Supplied text
METRICS FOR DEFINING CELL 3DNESS: A GUIDE FOR THE DEVELOPMENT OF SCAFFOLDS FOR 3D CELL CULTURE

Tanya M. Farooque, Charles H. Camp, Christopher K. Tison, Girish Kumar, Sapun H. Parekh, Carl G. Simon, Jr.

 

 

Three-dimensional (3D) cell culture is the preferred method for cell study in the fields of tissue regeneration, drug delivery, cell migration, and cell signaling.  Cells cultured in 3D behave more physiologically than cells cultured on two-dimensional (2D) flat surfaces.  However, it is not clear which 3D culture systems provide a 3D niche for cell culture.  Presented is a methodology that can be utilized to assess the degree of 3Dness of cells on scaffolds of differing architecture in order to define scaffolds systems that drive cells into a 3D morphology.  Geometrically, 3D is defined as an object with four points in space that occupy more than one plane.  The morphology of primary human bone marrow stromal cells (hBMSCs) cultured on a variety of scaffold systems was captured via confocal microscopy z-stacks.  Z-stacks were assessed from multiple perspectives (x, y, and z) to assess 3Dness of cell morphology and new metrics based on cell area and principal moments of the gyration tensor were developed and used to score cell 3Dness.  Cells on flat surfaces had morphologies similar to flat disks, cells in fibers were mostly rod shape with branches in multiple planes, and cells in non-degradable hydrogels were spherical.  These results provide a new method for measuring cell 3Dness that can be used to determine if a scaffold system provides a 3D niche for cells.

[Stored items]
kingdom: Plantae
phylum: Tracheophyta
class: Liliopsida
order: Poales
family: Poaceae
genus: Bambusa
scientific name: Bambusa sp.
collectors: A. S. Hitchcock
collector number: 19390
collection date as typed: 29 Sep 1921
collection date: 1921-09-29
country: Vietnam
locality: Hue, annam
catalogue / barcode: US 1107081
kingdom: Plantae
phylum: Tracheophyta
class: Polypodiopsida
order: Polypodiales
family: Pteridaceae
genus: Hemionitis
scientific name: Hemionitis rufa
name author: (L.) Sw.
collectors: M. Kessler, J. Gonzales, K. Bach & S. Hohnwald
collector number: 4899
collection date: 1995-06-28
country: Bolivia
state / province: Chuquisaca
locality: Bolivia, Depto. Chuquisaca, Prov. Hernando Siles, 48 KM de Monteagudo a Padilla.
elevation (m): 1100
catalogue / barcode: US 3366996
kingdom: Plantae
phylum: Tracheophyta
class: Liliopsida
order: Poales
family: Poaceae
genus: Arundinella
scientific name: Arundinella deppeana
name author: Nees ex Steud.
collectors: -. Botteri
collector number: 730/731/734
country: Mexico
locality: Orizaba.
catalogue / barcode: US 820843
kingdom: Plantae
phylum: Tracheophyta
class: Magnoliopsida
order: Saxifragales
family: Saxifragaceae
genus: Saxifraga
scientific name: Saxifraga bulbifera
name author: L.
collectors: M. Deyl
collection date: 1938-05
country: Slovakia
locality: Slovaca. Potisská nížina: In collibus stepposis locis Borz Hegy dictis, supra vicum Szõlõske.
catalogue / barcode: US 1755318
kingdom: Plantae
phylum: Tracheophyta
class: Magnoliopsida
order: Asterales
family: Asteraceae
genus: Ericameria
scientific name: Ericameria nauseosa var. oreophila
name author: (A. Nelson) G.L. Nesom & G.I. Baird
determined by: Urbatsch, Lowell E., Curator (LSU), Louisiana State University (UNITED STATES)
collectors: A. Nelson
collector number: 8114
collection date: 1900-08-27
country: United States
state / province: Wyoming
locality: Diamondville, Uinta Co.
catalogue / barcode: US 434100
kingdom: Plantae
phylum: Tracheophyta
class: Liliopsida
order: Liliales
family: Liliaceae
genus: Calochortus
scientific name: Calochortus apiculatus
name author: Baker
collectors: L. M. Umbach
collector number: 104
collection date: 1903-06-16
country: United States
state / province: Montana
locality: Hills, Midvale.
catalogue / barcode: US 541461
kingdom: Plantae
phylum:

Required tasks
a: Decide whether each statement agrees with the cell 3Dness abstract, answering yes or no and quoting the words that settle it. (i) Cells grown on flat surfaces took on a spherical shape. (ii) The cells' morphology was captured with confocal microscopy z-stacks. (iii) Cells in non-degradable hydrogels were mostly rod-shaped.
b: Answer these from the cell 3Dness abstract:
(i) Which cells were cultured on the scaffold systems?
(ii) How is 3D defined geometrically?
(iii) What were the new 3Dness metrics based on?

Expected responses
a:
(i) No: "Cells on flat surfaces had morphologies similar to flat disks"
(ii) Yes: "was captured via confocal microscopy z-stacks"
(iii) No: "cells in non-degradable hydrogels were spherical"

b:
(i) Primary human bone marrow stromal cells (hBMSCs)
(ii) As an object with four points in space that occupy more than one plane
(iii) Cell area and principal moments of the gyration tensor